(no subject)

Jun 05, 2005 16:49

In response to Tina's question, I am nowhere. Stuck in a little pocket of time, wishing I could just turn it all back and not have to face any decisions I may have to make in the next week. I just have that Buffy song in my head, not the positives, no not them, but the question that remains ever present in my head is 'where do we go from here?' ...

I suppose I should start from the beginning. This hasn't been a pleasant couple of weeks for me, so if you're not in for my ranting, don't read on. Firstly, Geoff and I had a falling out. And I say falling out, because I can't be bothered going into details. They split, we were set to move out, and things were not going so well. But they decided to get back together, which I suppose is a good thing for them. Anyway, that just put a lot of stresson myself, and I, apparently most selfishly, turned to the person who should always be on my side, even when I'm wrong. However, he was not, and I am a childish brat. Sunday night, we got to talking about the future, and he asked me, hypothetically, where I would like to be this time next year. The first thing that shot to my head was with him, though I know it won't be possible quite that early. Thus he 'made his choice' and broke up with me. Dumped me. Dropped me. On AIM. I was so incredibly angry. How did he dare do that to me. After all I had invested into this relationship. It had followed a talk on us bettering our relationship, in which I had told him I was tired of being his holiday girlfriend, and that it was going to take a lot of work to make it possible. During which he pretty much told me he didn't have the time, nor the care to make it work. He had told me that he was tired of huring me, and he couldn't do it anymore. He couldn't make me choose between him and my family. But to the break up, he wouldn't answer my calls, wouldn't face me.

I disconnected, and ran sobbing to my mother. Now she's a brilliant woman, though I don't get along with her sometimes, and she's seen what's going on these past few months. He's been terribly unhappy, for various reasons which I shall not go into here, for they are his private issues. My mother immediately picked up the phone and called him, and eventually talked some sense into him. It seemed he couldn't deal with his own life at the time, and was tired of dragging me into it all. My mum bluntly told him that it wasn't a choice he was allowed to make for me. When they finished, the phone was handed over to me, and he apologised. He was crying, which was very sad, but so was I. He told me he loved me, and I guess I said the same back.

However, 7 days later, and I don't even feel like I exist anymore. My mum called him at work on the monday, and they talked for quite some time I understand, and I rang him on Monday night. He seemed a bit off, but I just thought he was still stressed from it. Since then, every time we've spoken has been online, which shits me to no end, and I have talked to him every time. The last time we spoke was on Thursday, in which he just dissapeared. I'm yet to get any assurance of love from him, which makes me strongly doubt this whole relationship, and wonder if he felt bullied into 'taking me back' by my mother. And I only say taking me back, because I can't think of another term.
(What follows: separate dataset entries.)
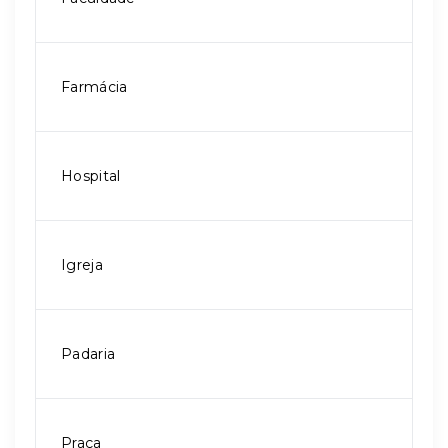
Farmácia
Hospital
Igreja
Padaria
Praça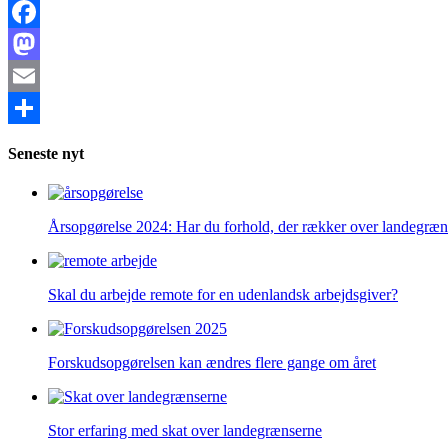
Facebook
Mastodon
Email
Share
Seneste nyt
Årsopgørelse 2024: Har du forhold, der rækker over landegræn
Skal du arbejde remote for en udenlandsk arbejdsgiver?
Forskudsopgørelsen kan ændres flere gange om året
Stor erfaring med skat over landegrænserne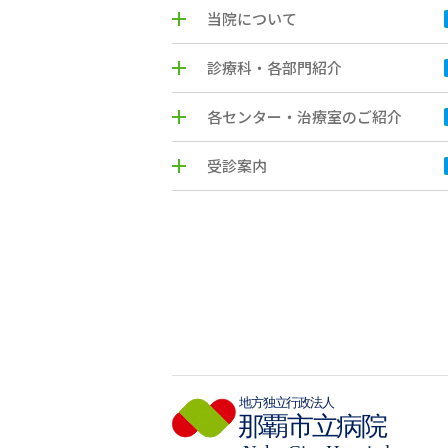
当院について
診療科・各部門紹介
各センター・治療室のご紹介
受診案内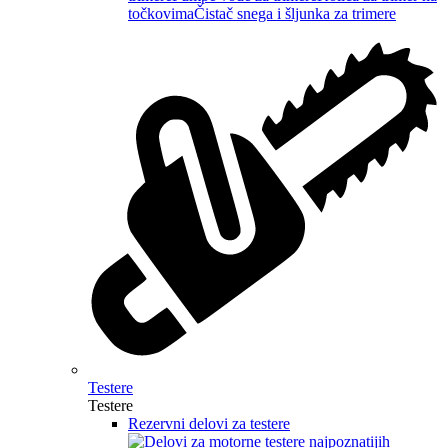
točkovima
Čistač snega i šljunka za trimere
Testere
Testere
Rezervni delovi za testere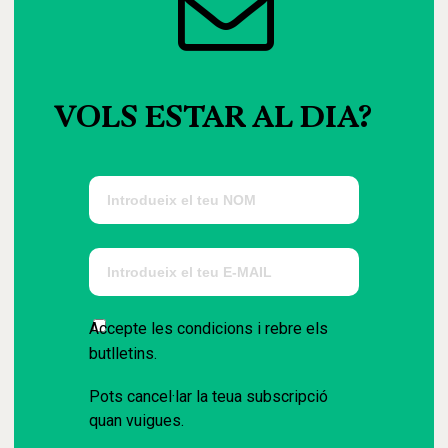
VOLS
ESTAR
AL
DIA?
Accepte les condicions i rebre els
butlletins.
Pots cancel·lar la teua subscripció
quan vuigues.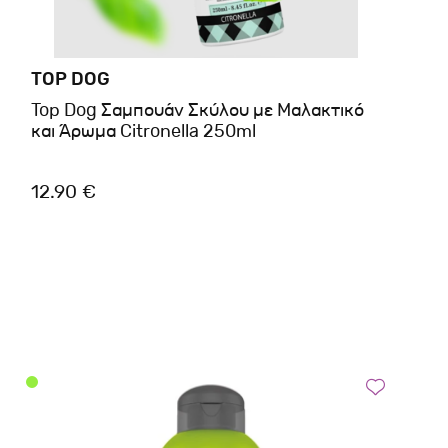
TOP DOG
Top Dog Σαμπουάν Σκύλου με Μαλακτικό
και Άρωμα Citronella 250ml
12.90 €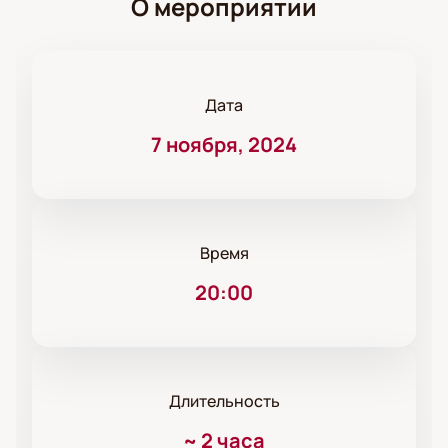
О мероприятии
Дата
7 ноября, 2024
Время
20:00
Длительность
~
2 часа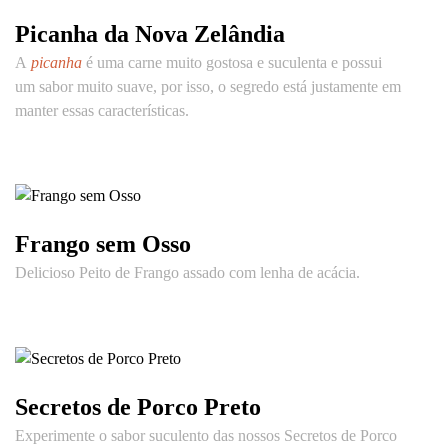
Picanha da Nova Zelândia
A
picanha
é uma carne muito gostosa e suculenta e possui
um sabor muito suave, por isso, o segredo está justamente em
manter essas características.
Frango sem Osso
Delicioso Peito de Frango assado com lenha de acácia.
Secretos de Porco Preto
Experimente o sabor suculento das nossos Secretos de Porco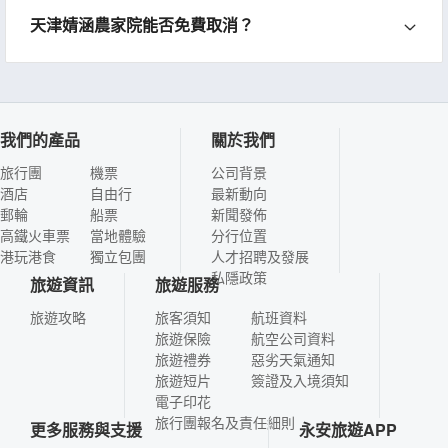
天津婧涵農家院能否免費取消？
我們的產品
關於我們
旅行團
機票
公司背景
酒店
自由行
最新動向
郵輪
船票
新聞發佈
高鐵火車票
當地體驗
分行位置
港玩港食
獨立包團
人才招聘及發展
私隱政策
旅遊資訊
旅遊服務
旅遊攻略
旅客須知
航班資料
旅遊保險
航空公司資料
旅遊禮券
惡劣天氣通知
旅遊短片
簽證及入境須知
電子印花
旅行團報名及責任細則
更多服務與支援
永安旅遊APP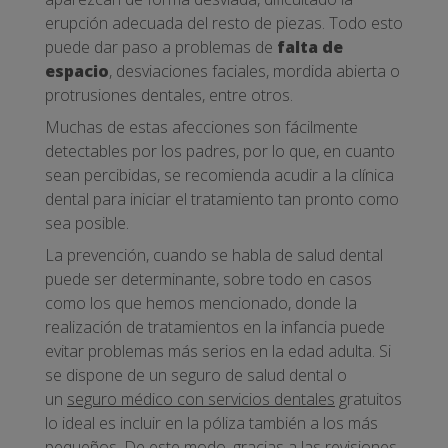
erupción adecuada del resto de piezas. Todo esto
puede dar paso a problemas de
falta de
espacio
, desviaciones faciales, mordida abierta o
protrusiones dentales, entre otros.
Muchas de estas afecciones son fácilmente
detectables por los padres, por lo que, en cuanto
sean percibidas, se recomienda acudir a la clínica
dental para iniciar el tratamiento tan pronto como
sea posible.
La prevención, cuando se habla de salud dental
puede ser determinante, sobre todo en casos
como los que hemos mencionado, donde la
realización de tratamientos en la infancia puede
evitar problemas más serios en la edad adulta. Si
se dispone de un seguro de salud dental o
un
seguro médico con servicios dentales
gratuitos
lo ideal es incluir en la póliza también a los más
pequeños. De este modo, gracias a las revisiones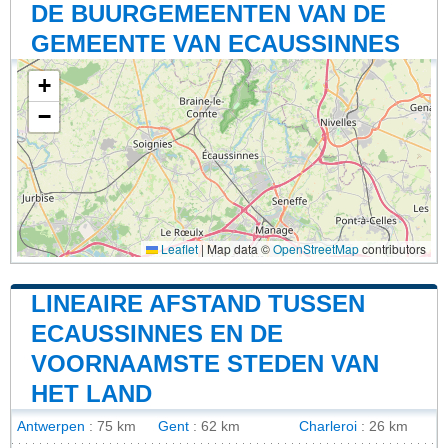
DE BUURGEMEENTEN VAN DE
GEMEENTE VAN ECAUSSINNES
+
−
Leaflet
|
Map data ©
OpenStreetMap
contributors
LINEAIRE AFSTAND TUSSEN
ECAUSSINNES EN DE
VOORNAAMSTE STEDEN VAN
HET LAND
Antwerpen
: 75 km
Gent
: 62 km
Charleroi
: 26 km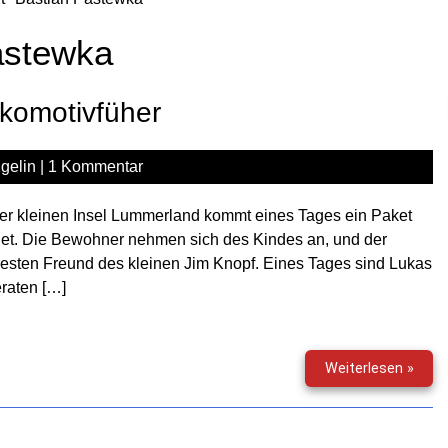
astewka
komotivfüher
gelin
|
1 Kommentar
er kleinen Insel Lummerland kommt eines Tages ein Paket
ndet. Die Bewohner nehmen sich des Kindes an, und der
besten Freund des kleinen Jim Knopf. Eines Tages sind Lukas
raten […]
Jim
Weiterlesen »
Knop
und
Luka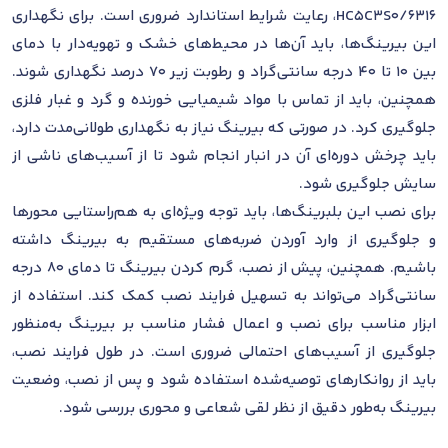
6316/HC5C3S0، رعایت شرایط استاندارد ضروری است. برای نگهداری
این بیرینگ‌ها، باید آن‌ها در محیط‌های خشک و تهویه‌دار با دمای
بین 10 تا 40 درجه سانتی‌گراد و رطوبت زیر 70 درصد نگهداری شوند.
همچنین، باید از تماس با مواد شیمیایی خورنده و گرد و غبار فلزی
جلوگیری کرد. در صورتی که بیرینگ نیاز به نگهداری طولانی‌مدت دارد،
باید چرخش دوره‌ای آن در انبار انجام شود تا از آسیب‌های ناشی از
سایش جلوگیری شود.
برای نصب این بلبرینگ‌ها، باید توجه ویژه‌ای به هم‌راستایی محورها
و جلوگیری از وارد آوردن ضربه‌های مستقیم به بیرینگ داشته
باشیم. همچنین، پیش از نصب، گرم کردن بیرینگ تا دمای 80 درجه
سانتی‌گراد می‌تواند به تسهیل فرایند نصب کمک کند. استفاده از
ابزار مناسب برای نصب و اعمال فشار مناسب بر بیرینگ به‌منظور
جلوگیری از آسیب‌های احتمالی ضروری است. در طول فرایند نصب،
باید از روانکارهای توصیه‌شده استفاده شود و پس از نصب، وضعیت
بیرینگ به‌طور دقیق از نظر لقی شعاعی و محوری بررسی شود.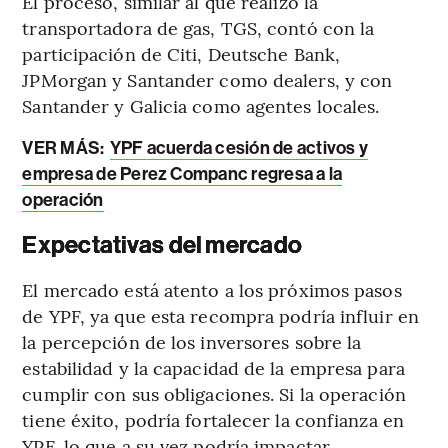
El proceso, similar al que realizó la
transportadora de gas, TGS, contó con la
participación de Citi, Deutsche Bank,
JPMorgan y Santander como dealers, y con
Santander y Galicia como agentes locales.
VER MÁS:
YPF acuerda cesión de activos y
empresa de Perez Companc regresa a la
operación
Expectativas del mercado
El mercado está atento a los próximos pasos
de YPF, ya que esta recompra podría influir en
la percepción de los inversores sobre la
estabilidad y la capacidad de la empresa para
cumplir con sus obligaciones. Si la operación
tiene éxito, podría fortalecer la confianza en
YPF, lo que a su vez podría impactar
But things just aren't changing. And looking back through old journal entries, it's been like this since the start. I put so much into this relationship. I give and I give and I give. What do I get in return? Nothing. I don't care about material things, I don't care about seeing him! Well, of course I do, because things are always so much better when we're together, but that's not what's important to me. In the words of Billy Flynn; "All I care about is love!" and I truly feel like that. However, I also feel like this relationship has none. At least, it doesn't go two ways. Everyone keeps telling me that they don't think we'll be together for very long, and that I'll outgrow him, but I don't want it to come to that. That's the easy way out, the escape. Relationships are supposed to take work, and he gives none, and it drives me insane. Am I not worth it? I'm not a rock, if you cut me, do I not bleed?

And unfortunately, I've resigned myself to the fact that he doesn't love me anymore. Or at least isn't willing to show it, accept it, prove it, and so I don't believe him. He's changed. I'll give you an example. He went from, two months ago, "I love your hair blodne, I love it long, please grow it, and if you don't like it, you can cut it again, just try it please?" To "It's your hair, do whatever you want." I know it's a minor example, but everything's like that now. He doesn't care. I'm not a part of his life.

But that's not what hurts me the most. It's the discovery inside myself, that even though I want this to work, and I love this man to death, I just can't see any answers, and I can't see how he's going to do anything to change it. As much as I love him, I can't be with him if I'm getting nothing in return. Yes, I'll hurt, I'll hurt for a long time, but I'll have to move on, because I just can't spend my life wondering, always wondering if he loves me. I shouldn't have to doubt it, should I? I'm just so tired of pain.